*** Opening of Records to process ***

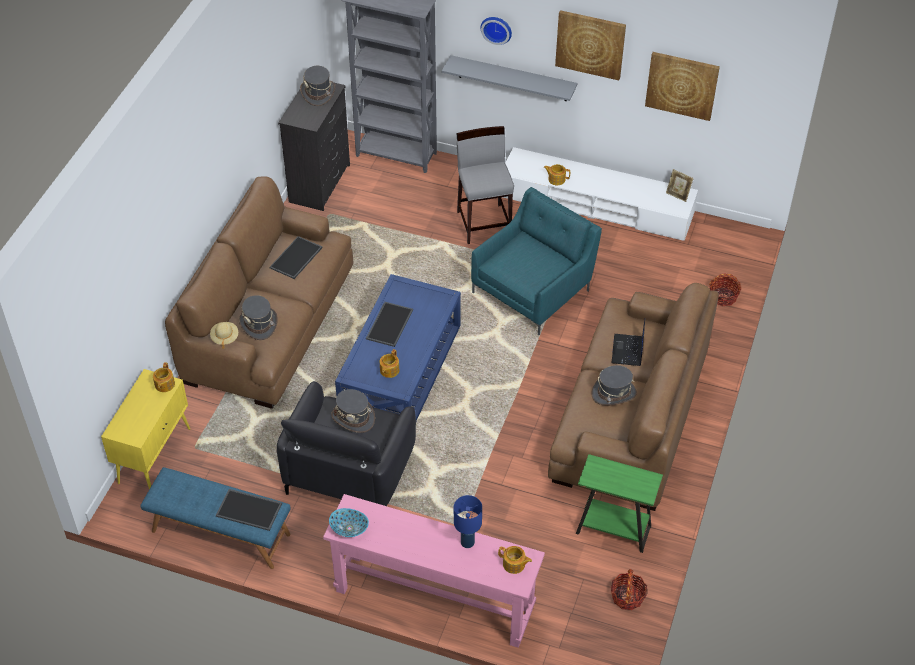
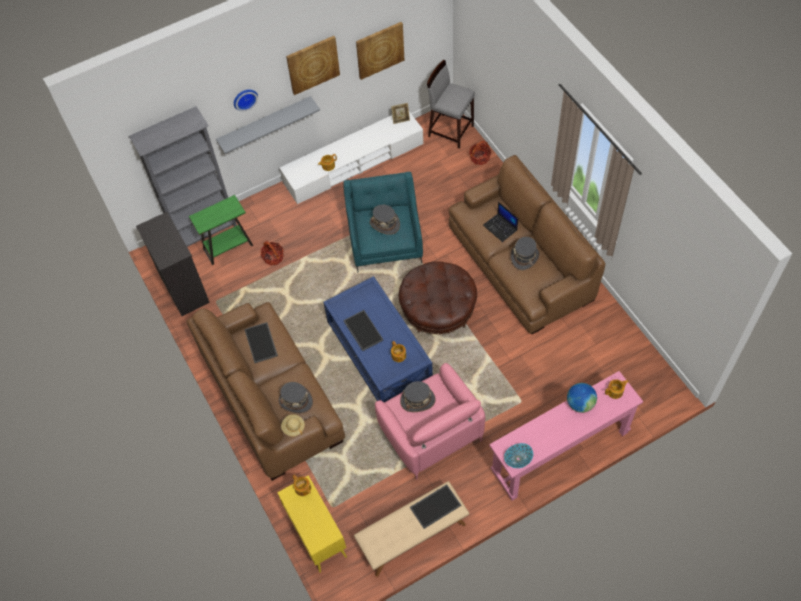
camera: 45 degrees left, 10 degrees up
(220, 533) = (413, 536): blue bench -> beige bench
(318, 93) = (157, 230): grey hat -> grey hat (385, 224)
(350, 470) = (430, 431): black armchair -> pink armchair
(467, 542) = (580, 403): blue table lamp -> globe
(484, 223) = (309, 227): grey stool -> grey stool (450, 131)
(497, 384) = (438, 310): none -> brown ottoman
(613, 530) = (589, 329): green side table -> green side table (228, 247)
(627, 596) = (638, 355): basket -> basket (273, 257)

*** Close of Records to process ***
*** Opening of Records to process ***

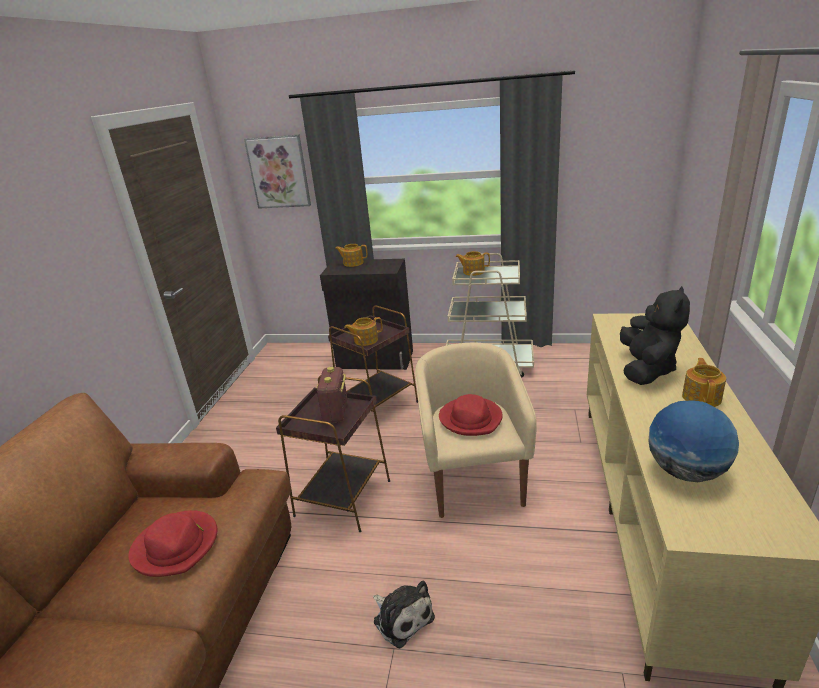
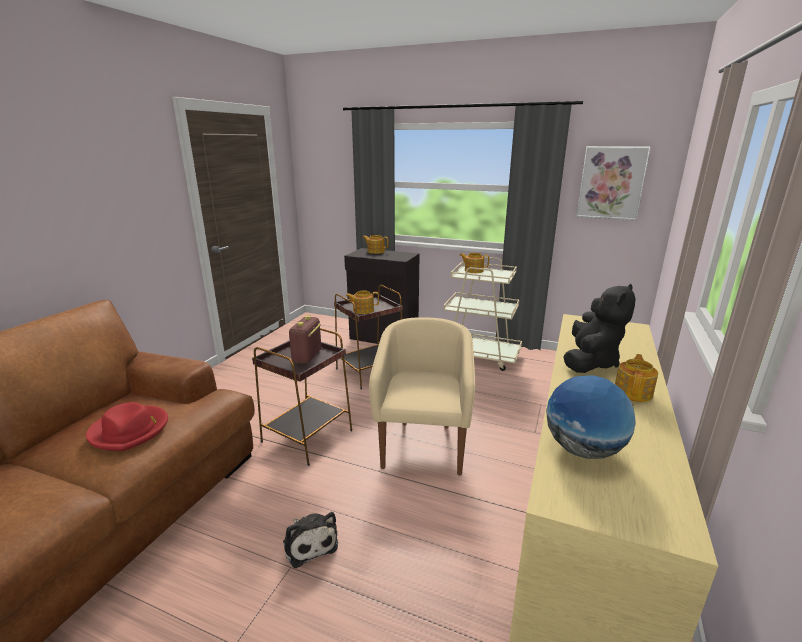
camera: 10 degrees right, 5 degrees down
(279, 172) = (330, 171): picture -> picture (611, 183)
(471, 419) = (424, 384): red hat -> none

*** Close of Records to process ***

### Task
Among the lines above, repeat exactly those from the line with "camera: 45 degrees left, 10 degrees up" to the line with "(484, 223) = (309, 227): grey", counting both ends.

### Output of the exercise
camera: 45 degrees left, 10 degrees up
(220, 533) = (413, 536): blue bench -> beige bench
(318, 93) = (157, 230): grey hat -> grey hat (385, 224)
(350, 470) = (430, 431): black armchair -> pink armchair
(467, 542) = (580, 403): blue table lamp -> globe
(484, 223) = (309, 227): grey stool -> grey stool (450, 131)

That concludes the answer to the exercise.